**EXERCISE INSTRUCTIONS**
Recast the records below as a Markdown table with the columns "Number" and "Line": each nonblank line gets its own row and a running number, and blank lines are omitted.

============================================================

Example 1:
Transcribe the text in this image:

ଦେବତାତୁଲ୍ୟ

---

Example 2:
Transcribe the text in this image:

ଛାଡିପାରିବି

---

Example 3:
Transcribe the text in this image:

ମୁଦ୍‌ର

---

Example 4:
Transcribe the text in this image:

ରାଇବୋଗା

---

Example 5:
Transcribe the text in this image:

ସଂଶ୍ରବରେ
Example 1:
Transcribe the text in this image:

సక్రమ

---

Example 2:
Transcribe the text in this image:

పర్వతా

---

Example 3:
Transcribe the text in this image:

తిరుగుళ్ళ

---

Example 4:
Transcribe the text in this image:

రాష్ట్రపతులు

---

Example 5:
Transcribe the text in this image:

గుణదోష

============================================================

**THE OUTPUT**
| Number | Line |
|---|---|
| 1 | Example 1: |
| 2 | Transcribe the text in this image: |
| 3 | ଦେବତାତୁଲ୍ୟ |
| 4 | --- |
| 5 | Example 2: |
| 6 | Transcribe the text in this image: |
| 7 | ଛାଡିପାରିବି |
| 8 | --- |
| 9 | Example 3: |
| 10 | Transcribe the text in this image: |
| 11 | ମୁଦ୍‌ର |
| 12 | --- |
| 13 | Example 4: |
| 14 | Transcribe the text in this image: |
| 15 | ରାଇବୋଗା |
| 16 | --- |
| 17 | Example 5: |
| 18 | Transcribe the text in this image: |
| 19 | ସଂଶ୍ରବରେ |
| 20 | Example 1: |
| 21 | Transcribe the text in this image: |
| 22 | సక్రమ |
| 23 | --- |
| 24 | Example 2: |
| 25 | Transcribe the text in this image: |
| 26 | పర్వతా |
| 27 | --- |
| 28 | Example 3: |
| 29 | Transcribe the text in this image: |
| 30 | తిరుగుళ్ళ |
| 31 | --- |
| 32 | Example 4: |
| 33 | Transcribe the text in this image: |
| 34 | రాష్ట్రపతులు |
| 35 | --- |
| 36 | Example 5: |
| 37 | Transcribe the text in this image: |
| 38 | గుణదోష |